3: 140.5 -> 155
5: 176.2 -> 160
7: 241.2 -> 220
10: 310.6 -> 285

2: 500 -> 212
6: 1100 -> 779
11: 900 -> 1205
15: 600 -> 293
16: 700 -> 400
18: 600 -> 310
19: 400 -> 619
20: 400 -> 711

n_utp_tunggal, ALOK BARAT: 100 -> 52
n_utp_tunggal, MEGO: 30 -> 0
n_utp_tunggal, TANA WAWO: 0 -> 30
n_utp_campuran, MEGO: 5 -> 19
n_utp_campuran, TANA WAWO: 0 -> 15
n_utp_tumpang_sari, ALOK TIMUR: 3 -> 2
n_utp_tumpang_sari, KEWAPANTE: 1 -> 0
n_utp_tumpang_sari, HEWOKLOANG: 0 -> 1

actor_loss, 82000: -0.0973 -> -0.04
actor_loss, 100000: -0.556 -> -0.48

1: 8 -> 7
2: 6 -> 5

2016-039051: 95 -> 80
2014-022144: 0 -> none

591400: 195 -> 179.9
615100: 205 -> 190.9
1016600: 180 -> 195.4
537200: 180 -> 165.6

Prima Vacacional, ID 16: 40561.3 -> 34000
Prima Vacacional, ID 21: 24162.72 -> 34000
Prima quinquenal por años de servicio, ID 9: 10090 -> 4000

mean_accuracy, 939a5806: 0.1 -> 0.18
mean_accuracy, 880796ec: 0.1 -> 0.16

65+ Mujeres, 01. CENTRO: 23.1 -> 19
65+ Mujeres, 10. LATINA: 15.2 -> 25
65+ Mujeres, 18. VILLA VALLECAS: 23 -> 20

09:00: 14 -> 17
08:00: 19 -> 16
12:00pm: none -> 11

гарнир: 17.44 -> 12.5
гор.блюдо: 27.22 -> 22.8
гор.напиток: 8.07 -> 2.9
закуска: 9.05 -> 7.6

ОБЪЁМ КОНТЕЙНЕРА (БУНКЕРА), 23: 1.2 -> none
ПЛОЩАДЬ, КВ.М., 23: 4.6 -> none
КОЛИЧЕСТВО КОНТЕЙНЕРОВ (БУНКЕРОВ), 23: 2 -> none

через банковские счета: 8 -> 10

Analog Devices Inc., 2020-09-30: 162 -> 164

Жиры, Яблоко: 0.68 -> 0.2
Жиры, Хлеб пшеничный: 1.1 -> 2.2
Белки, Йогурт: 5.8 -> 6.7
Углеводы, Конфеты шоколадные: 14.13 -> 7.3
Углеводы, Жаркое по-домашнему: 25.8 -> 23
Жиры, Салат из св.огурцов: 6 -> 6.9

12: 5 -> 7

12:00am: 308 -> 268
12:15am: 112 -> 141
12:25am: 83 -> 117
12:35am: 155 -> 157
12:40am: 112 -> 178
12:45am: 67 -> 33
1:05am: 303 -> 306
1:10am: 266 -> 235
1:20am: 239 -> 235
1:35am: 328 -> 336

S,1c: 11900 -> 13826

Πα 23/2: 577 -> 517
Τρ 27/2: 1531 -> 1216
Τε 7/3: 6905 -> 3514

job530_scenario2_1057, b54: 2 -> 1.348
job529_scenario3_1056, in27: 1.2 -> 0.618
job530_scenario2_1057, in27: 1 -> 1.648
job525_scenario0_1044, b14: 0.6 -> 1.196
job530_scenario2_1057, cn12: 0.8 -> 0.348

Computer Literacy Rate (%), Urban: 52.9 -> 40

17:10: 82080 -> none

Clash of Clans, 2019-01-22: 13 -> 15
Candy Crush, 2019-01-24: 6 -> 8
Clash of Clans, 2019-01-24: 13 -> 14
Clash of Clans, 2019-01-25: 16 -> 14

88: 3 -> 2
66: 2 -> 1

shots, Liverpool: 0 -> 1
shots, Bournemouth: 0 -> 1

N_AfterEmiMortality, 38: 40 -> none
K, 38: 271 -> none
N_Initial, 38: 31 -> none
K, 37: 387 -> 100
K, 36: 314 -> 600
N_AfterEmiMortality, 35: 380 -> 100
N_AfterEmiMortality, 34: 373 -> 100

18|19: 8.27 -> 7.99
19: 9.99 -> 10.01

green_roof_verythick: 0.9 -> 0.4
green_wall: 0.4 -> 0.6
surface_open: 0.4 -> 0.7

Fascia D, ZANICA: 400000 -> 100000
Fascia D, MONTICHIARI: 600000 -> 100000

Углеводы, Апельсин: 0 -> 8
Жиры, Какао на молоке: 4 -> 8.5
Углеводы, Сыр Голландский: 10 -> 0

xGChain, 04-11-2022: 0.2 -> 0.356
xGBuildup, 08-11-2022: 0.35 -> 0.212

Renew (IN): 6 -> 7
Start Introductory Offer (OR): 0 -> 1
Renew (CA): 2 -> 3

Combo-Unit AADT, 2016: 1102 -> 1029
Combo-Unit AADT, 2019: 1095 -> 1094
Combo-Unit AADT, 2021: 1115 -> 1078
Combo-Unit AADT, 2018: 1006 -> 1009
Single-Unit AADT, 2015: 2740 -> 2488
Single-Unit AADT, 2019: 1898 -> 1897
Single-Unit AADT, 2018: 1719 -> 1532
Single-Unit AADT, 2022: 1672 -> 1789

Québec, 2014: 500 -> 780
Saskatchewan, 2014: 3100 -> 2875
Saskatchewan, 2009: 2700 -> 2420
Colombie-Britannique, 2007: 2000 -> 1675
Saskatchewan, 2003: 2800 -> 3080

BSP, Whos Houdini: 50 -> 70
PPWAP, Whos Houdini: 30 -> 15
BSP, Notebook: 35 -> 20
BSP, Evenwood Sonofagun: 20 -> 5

==*==

◆ **EXERCISE REQUIREMENTS**: Reproduce exactly the stretch of the material above that starts at the line with "Start Introductory Offer (OR): 0 -> 1" and ends at the line with "Single-Unit AADT, 2019: 1898 -> 1897", both included, and nothing else.

◆ **RESPONSE BELOW**:
Start Introductory Offer (OR): 0 -> 1
Renew (CA): 2 -> 3

Combo-Unit AADT, 2016: 1102 -> 1029
Combo-Unit AADT, 2019: 1095 -> 1094
Combo-Unit AADT, 2021: 1115 -> 1078
Combo-Unit AADT, 2018: 1006 -> 1009
Single-Unit AADT, 2015: 2740 -> 2488
Single-Unit AADT, 2019: 1898 -> 1897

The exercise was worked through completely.